### Problem details
List every line in the records below that contains the string "Noted", reproducing each such line in full.

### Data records
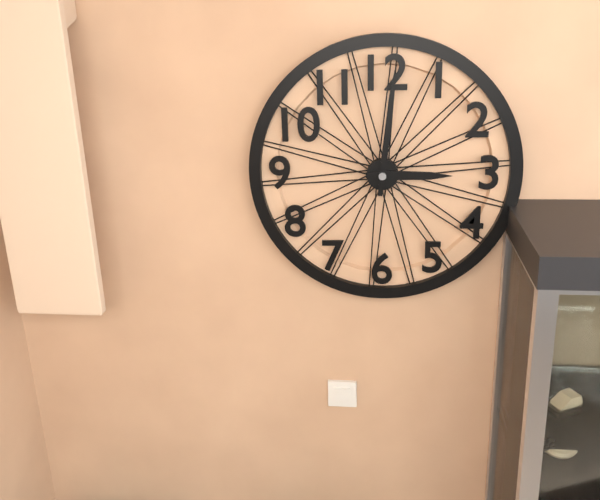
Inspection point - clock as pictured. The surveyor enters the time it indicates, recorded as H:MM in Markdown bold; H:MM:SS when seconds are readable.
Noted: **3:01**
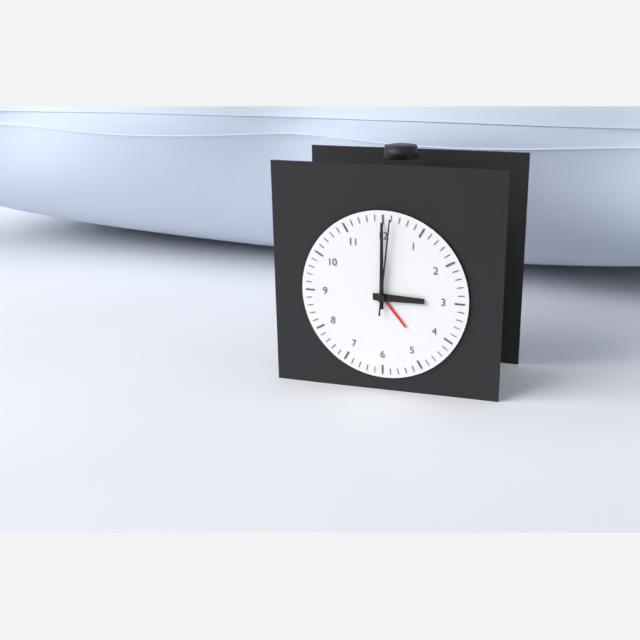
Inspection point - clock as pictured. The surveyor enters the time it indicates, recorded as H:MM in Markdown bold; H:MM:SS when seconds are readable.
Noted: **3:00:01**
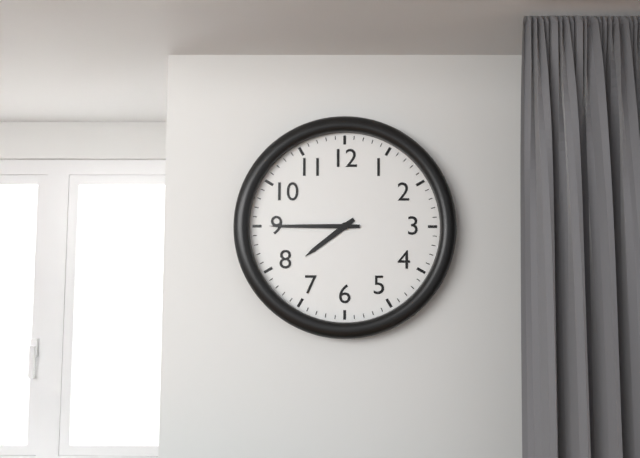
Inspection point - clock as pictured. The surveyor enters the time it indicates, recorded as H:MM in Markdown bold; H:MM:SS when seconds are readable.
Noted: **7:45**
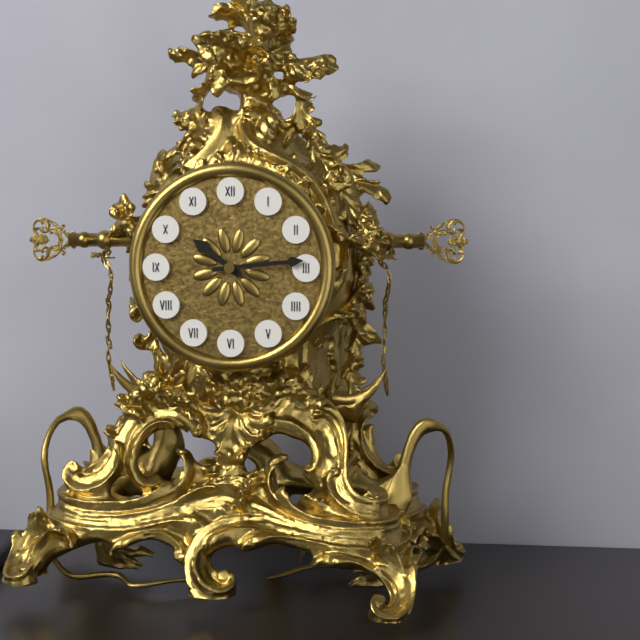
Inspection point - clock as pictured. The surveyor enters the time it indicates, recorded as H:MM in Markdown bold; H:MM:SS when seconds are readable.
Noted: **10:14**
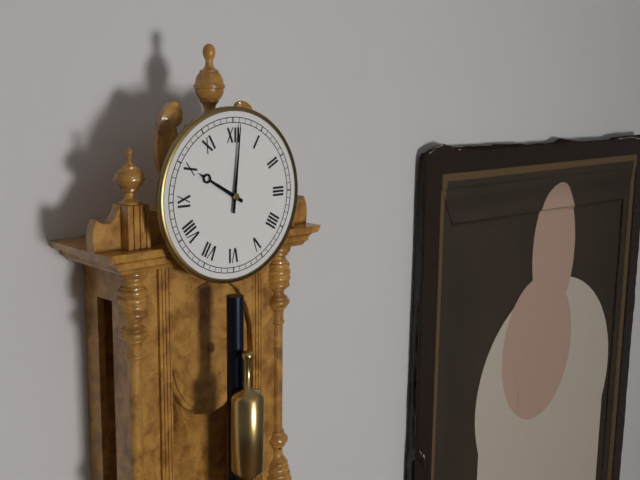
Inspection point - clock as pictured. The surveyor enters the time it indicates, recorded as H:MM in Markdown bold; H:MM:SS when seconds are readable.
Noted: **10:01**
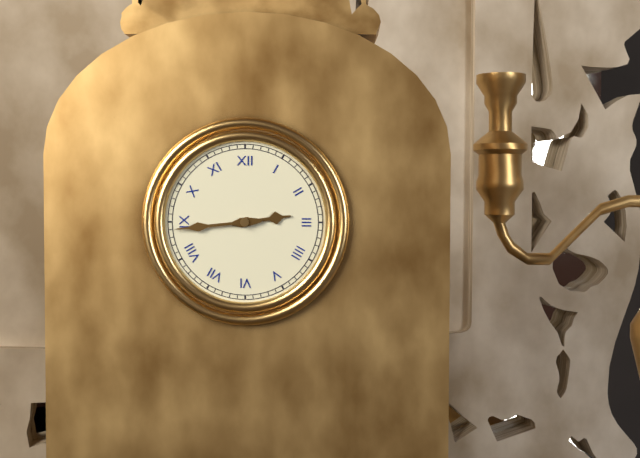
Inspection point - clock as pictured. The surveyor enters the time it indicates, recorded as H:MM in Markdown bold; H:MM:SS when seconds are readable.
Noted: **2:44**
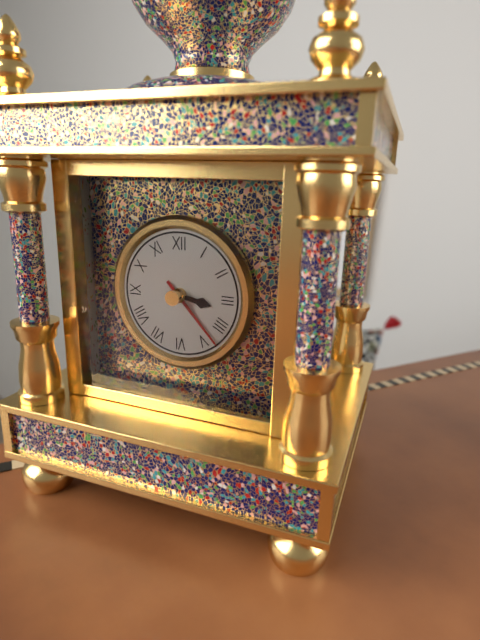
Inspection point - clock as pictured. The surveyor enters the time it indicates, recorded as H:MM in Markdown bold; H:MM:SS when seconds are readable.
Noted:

### Final result
Noted: **3:01**
Noted: **3:00:01**
Noted: **7:45**
Noted: **10:14**
Noted: **10:01**
Noted: **2:44**
Noted:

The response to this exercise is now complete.